Good OM Reading: An MIT Case Study of Hospital Efficiency

hospitalAmerican health care is undergoing a data-driven transformation. This MIT Sloan Management Review (June 25, 2015) case study examines the data and operations analysis culture at Intermountain Healthcare, a Utah-based company that runs 22 hospitals and 185 clinics. Data-driven decision making has improved patient outcomes in Intermountain’s cardiovascular medicine, endocrinology, surgery, obstetrics and care processes — while saving millions of dollars in its supply chain. Here are just two examples from this lengthy, but  very readable study, one worth sharing with your class.

SURGERY:  When data showed Intermountain’s chief of surgery that surgical infection rates at the hospital were in line with national norms, he presented the findings to the surgeons there. He said, “You think you’re great, but compared to other hospitals in the country, you’re not above average.” So a committee of clinicians spent a year developing a list of 30 possible causes, then whittled it down to 5 and made recommendations of changes. Doctors hated some, like having to give up bringing personal items into the operating room, including fleece jackets they would wear to keep warm. But in fact, after a 6 month trial, infection rates fell to half the national standard.
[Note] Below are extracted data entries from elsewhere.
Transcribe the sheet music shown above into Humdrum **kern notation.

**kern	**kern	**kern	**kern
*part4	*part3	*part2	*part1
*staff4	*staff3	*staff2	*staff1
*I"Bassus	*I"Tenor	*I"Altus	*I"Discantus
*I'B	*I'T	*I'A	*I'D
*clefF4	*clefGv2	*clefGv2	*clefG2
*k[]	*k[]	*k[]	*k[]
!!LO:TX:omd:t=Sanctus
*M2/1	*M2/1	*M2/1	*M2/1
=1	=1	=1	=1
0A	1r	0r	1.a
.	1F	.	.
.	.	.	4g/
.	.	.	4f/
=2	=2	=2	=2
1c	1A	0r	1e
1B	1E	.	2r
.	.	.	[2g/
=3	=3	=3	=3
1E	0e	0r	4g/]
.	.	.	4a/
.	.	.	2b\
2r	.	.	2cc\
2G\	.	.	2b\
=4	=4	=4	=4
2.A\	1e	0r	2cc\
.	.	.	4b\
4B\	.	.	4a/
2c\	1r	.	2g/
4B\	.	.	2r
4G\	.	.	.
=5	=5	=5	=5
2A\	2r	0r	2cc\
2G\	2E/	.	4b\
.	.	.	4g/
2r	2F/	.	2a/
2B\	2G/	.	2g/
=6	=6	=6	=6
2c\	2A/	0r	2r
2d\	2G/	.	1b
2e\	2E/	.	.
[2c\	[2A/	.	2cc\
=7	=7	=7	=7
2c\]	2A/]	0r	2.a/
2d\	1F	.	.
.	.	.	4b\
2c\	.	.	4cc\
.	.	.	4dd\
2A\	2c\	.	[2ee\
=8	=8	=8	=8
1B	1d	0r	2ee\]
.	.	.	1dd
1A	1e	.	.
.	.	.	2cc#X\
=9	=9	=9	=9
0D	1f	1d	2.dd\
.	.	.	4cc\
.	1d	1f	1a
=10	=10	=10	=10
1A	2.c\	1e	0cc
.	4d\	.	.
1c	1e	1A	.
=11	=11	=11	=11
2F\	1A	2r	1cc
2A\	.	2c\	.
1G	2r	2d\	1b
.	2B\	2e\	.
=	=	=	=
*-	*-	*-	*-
SUPPLY CHAIN: Supply costs will exceed hospitals’ top expense–labor–by 2020. The challenge is that a lack of price transparency and no system for sharing cost information with unaware doctors. So Intermountain started a supply chain organization–facing 12,000 vendors, $1.3 billion in expenses, and a culture that ceded much purchasing authority to doctors. One challenge was finding a way to reduce expenses for physician preference items (PPIs)–the devices that doctors request because they prefer them to comparable products. PPIs consume as much as 40% of a hospital’s supply budget. Intermountain launched a system designed to reduce costs by tracking its 50 highest-volume procedures and presenting information to surgeons on their supply options. One thing it found was that some coronary surgeons used sutures that cost $750, while others used sutures that cost $250. The analytics revealed no appreciable difference in patient outcomes. Doctors had no idea that the things they were using cost so much.